* [DIRECTION]:
Can you put every line of the data below into a numbered list, dropping any blank lines?
## Begin EXTRACTED INFORMATION
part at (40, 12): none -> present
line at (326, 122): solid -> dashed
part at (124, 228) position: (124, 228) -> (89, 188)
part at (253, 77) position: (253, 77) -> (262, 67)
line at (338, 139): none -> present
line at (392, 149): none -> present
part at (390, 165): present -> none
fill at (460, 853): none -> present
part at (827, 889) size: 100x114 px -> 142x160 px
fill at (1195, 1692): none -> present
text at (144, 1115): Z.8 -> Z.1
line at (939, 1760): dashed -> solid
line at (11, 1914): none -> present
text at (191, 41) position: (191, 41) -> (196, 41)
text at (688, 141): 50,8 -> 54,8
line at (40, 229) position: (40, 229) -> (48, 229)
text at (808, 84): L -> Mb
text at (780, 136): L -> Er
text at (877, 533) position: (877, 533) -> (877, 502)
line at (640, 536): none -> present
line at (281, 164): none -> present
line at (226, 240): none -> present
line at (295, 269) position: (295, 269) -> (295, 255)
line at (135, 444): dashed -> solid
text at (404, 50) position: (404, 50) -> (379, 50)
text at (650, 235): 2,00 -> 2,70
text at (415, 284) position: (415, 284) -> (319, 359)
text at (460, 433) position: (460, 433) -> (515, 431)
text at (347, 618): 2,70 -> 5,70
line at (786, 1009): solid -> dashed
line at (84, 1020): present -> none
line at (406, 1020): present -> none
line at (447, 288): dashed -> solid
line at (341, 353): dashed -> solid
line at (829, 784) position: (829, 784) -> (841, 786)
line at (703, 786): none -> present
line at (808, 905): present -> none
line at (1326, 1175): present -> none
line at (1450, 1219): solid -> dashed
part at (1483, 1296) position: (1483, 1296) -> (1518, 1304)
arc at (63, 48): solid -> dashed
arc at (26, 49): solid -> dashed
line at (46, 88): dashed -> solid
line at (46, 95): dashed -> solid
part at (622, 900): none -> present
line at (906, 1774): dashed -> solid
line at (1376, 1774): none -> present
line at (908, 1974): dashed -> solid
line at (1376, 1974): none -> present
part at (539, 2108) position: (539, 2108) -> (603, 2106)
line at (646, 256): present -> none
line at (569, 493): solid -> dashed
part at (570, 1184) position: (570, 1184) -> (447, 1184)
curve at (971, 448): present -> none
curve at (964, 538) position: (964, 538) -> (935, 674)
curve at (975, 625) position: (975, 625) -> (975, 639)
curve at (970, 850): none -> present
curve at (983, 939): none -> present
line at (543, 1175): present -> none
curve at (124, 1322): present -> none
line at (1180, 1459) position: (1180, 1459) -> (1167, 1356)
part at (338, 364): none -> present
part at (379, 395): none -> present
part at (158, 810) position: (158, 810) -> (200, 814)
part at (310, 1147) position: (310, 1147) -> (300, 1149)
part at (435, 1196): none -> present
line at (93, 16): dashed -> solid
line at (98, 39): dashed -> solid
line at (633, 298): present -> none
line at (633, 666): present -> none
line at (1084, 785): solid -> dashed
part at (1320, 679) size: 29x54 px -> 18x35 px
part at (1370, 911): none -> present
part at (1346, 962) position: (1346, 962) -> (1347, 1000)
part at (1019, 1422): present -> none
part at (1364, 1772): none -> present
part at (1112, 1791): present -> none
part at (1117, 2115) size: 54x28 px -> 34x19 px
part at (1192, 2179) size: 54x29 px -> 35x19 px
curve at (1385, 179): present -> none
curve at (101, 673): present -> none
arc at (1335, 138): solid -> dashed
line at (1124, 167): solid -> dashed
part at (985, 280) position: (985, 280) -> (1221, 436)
## End EXTRACTED INFORMATION
* [ANSWER TO THE EXERCISE]:
1. part at (40, 12): none -> present
2. line at (326, 122): solid -> dashed
3. part at (124, 228) position: (124, 228) -> (89, 188)
4. part at (253, 77) position: (253, 77) -> (262, 67)
5. line at (338, 139): none -> present
6. line at (392, 149): none -> present
7. part at (390, 165): present -> none
8. fill at (460, 853): none -> present
9. part at (827, 889) size: 100x114 px -> 142x160 px
10. fill at (1195, 1692): none -> present
11. text at (144, 1115): Z.8 -> Z.1
12. line at (939, 1760): dashed -> solid
13. line at (11, 1914): none -> present
14. text at (191, 41) position: (191, 41) -> (196, 41)
15. text at (688, 141): 50,8 -> 54,8
16. line at (40, 229) position: (40, 229) -> (48, 229)
17. text at (808, 84): L -> Mb
18. text at (780, 136): L -> Er
19. text at (877, 533) position: (877, 533) -> (877, 502)
20. line at (640, 536): none -> present
21. line at (281, 164): none -> present
22. line at (226, 240): none -> present
23. line at (295, 269) position: (295, 269) -> (295, 255)
24. line at (135, 444): dashed -> solid
25. text at (404, 50) position: (404, 50) -> (379, 50)
26. text at (650, 235): 2,00 -> 2,70
27. text at (415, 284) position: (415, 284) -> (319, 359)
28. text at (460, 433) position: (460, 433) -> (515, 431)
29. text at (347, 618): 2,70 -> 5,70
30. line at (786, 1009): solid -> dashed
31. line at (84, 1020): present -> none
32. line at (406, 1020): present -> none
33. line at (447, 288): dashed -> solid
34. line at (341, 353): dashed -> solid
35. line at (829, 784) position: (829, 784) -> (841, 786)
36. line at (703, 786): none -> present
37. line at (808, 905): present -> none
38. line at (1326, 1175): present -> none
39. line at (1450, 1219): solid -> dashed
40. part at (1483, 1296) position: (1483, 1296) -> (1518, 1304)
41. arc at (63, 48): solid -> dashed
42. arc at (26, 49): solid -> dashed
43. line at (46, 88): dashed -> solid
44. line at (46, 95): dashed -> solid
45. part at (622, 900): none -> present
46. line at (906, 1774): dashed -> solid
47. line at (1376, 1774): none -> present
48. line at (908, 1974): dashed -> solid
49. line at (1376, 1974): none -> present
50. part at (539, 2108) position: (539, 2108) -> (603, 2106)
51. line at (646, 256): present -> none
52. line at (569, 493): solid -> dashed
53. part at (570, 1184) position: (570, 1184) -> (447, 1184)
54. curve at (971, 448): present -> none
55. curve at (964, 538) position: (964, 538) -> (935, 674)
56. curve at (975, 625) position: (975, 625) -> (975, 639)
57. curve at (970, 850): none -> present
58. curve at (983, 939): none -> present
59. line at (543, 1175): present -> none
60. curve at (124, 1322): present -> none
61. line at (1180, 1459) position: (1180, 1459) -> (1167, 1356)
62. part at (338, 364): none -> present
63. part at (379, 395): none -> present
64. part at (158, 810) position: (158, 810) -> (200, 814)
65. part at (310, 1147) position: (310, 1147) -> (300, 1149)
66. part at (435, 1196): none -> present
67. line at (93, 16): dashed -> solid
68. line at (98, 39): dashed -> solid
69. line at (633, 298): present -> none
70. line at (633, 666): present -> none
71. line at (1084, 785): solid -> dashed
72. part at (1320, 679) size: 29x54 px -> 18x35 px
73. part at (1370, 911): none -> present
74. part at (1346, 962) position: (1346, 962) -> (1347, 1000)
75. part at (1019, 1422): present -> none
76. part at (1364, 1772): none -> present
77. part at (1112, 1791): present -> none
78. part at (1117, 2115) size: 54x28 px -> 34x19 px
79. part at (1192, 2179) size: 54x29 px -> 35x19 px
80. curve at (1385, 179): present -> none
81. curve at (101, 673): present -> none
82. arc at (1335, 138): solid -> dashed
83. line at (1124, 167): solid -> dashed
84. part at (985, 280) position: (985, 280) -> (1221, 436)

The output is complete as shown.